To contrast what we do, and do not learn in school, I will first give a short description of the Boston Massacre, which, according to one World Book, was not a massacre at all! If you do not already know how many people died in the Massacre, perhaps you might guess using the impression left you from high school and/or paintings you may have seen in a history book. In March of 1770, tension was high between colonists and British soldiers. The “Massacre,” as it was later dubbed by colonial speechmakers (in an effort to rouse colonial mobs), was initially instigated by 50 to 60 colonists attacking a British official. Colonists were angry about taxation, and other Acts like the Quartering Act. A British Captain, Captain Preston, brought men to the assistance of the attacked official. When colonists attacked these additional men, they reacted by firing at the angry mob, killing five and wounding six. My goal is not to belittle human death or justify British presence, but to make a stunning comparison. The following information is taken from the book, “Bury My Heart at Wounded Knee.”
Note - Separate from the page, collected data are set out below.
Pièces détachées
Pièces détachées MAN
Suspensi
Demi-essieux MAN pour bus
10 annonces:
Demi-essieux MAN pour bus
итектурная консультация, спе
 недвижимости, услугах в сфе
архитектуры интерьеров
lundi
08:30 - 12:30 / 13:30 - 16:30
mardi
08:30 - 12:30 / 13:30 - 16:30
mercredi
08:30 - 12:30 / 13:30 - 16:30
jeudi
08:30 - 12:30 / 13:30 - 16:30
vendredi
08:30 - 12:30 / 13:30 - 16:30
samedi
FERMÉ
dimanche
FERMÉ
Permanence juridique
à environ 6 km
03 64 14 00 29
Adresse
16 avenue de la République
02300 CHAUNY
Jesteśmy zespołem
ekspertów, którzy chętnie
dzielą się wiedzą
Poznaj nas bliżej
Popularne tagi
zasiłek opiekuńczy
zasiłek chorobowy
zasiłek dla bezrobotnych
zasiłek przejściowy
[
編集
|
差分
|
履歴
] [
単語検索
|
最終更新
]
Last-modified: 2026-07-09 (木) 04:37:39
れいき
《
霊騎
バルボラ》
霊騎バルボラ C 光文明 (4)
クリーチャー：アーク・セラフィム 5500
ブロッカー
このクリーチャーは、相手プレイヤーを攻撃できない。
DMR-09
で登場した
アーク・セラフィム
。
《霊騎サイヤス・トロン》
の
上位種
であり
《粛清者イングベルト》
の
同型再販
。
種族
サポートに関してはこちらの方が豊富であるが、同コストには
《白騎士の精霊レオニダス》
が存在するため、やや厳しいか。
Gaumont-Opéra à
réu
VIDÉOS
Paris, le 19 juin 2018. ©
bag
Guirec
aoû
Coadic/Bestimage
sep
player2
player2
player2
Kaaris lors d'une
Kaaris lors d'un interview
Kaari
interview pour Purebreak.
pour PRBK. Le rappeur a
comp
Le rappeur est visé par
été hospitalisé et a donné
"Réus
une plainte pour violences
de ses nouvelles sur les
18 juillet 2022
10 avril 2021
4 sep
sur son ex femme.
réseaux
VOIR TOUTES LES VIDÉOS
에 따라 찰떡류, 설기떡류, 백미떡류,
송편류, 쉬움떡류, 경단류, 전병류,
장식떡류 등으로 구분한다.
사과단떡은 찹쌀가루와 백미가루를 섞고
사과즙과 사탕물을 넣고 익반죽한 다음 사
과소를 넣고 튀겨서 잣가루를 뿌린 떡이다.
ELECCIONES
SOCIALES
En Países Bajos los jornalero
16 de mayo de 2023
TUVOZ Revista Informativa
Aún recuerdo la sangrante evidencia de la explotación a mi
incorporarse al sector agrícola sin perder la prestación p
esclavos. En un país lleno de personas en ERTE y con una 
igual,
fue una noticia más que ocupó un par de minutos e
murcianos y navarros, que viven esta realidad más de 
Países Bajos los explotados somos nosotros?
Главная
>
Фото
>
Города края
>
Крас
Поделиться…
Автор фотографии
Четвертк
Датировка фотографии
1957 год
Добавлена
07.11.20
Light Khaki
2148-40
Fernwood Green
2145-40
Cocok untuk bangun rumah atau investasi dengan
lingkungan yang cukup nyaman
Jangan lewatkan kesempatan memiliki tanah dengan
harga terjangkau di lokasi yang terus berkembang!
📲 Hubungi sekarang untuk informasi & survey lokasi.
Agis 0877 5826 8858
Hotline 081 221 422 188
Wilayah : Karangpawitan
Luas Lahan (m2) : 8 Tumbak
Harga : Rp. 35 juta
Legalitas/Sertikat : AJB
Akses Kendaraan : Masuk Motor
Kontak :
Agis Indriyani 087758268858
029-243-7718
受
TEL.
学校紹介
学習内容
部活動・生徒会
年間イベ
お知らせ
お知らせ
“On the morning of November 29, 1864, 600 Cheyenne and Arapahos camped on a bend of Sand Creek were awakened by the sound of charging hooves. Two thirds of these 600 were women and children as the government granted able bodied men to go east and hunt buffalo to feed their hungry families. Only 35 braves were in the camp. This made the ensuing charge all the more frightening for the women, children, elders, and remaining braves.
So great was the fear of the coming charge that men, women, and children ran from their lodges into the biting cold taking no time to fully dress. The partially dressed Indians began to gather under a huge American flag above Black Kettles lodge (Black Kettle was given the huge American flag and peace medals by Abraham Lincoln and Colonel A. B. Greenwood in Washington only a year earlier and was told that as long as the American flag was above them, no one would be harmed). The braves present surrounded the women and children gathered under the flag. At 8:00 am more than 700 cavalry men under the command of Colonel John M. Chivington and Major Scott J. Anthony, rode in and fired on the huddled Indians from two directions. After the initial charge the US soldiers dismounted and continued the indiscriminate killing of men, women, and children. During the killing unspeakable atrocities and mutilations were committed by the soldiers. Accounts from two white men, John S. Smith and Lieutenant James Connor, described the acts of dehumanization.”
According to John S. Smith, Colonel Chivington knew these Indians to be peaceful before the massacre.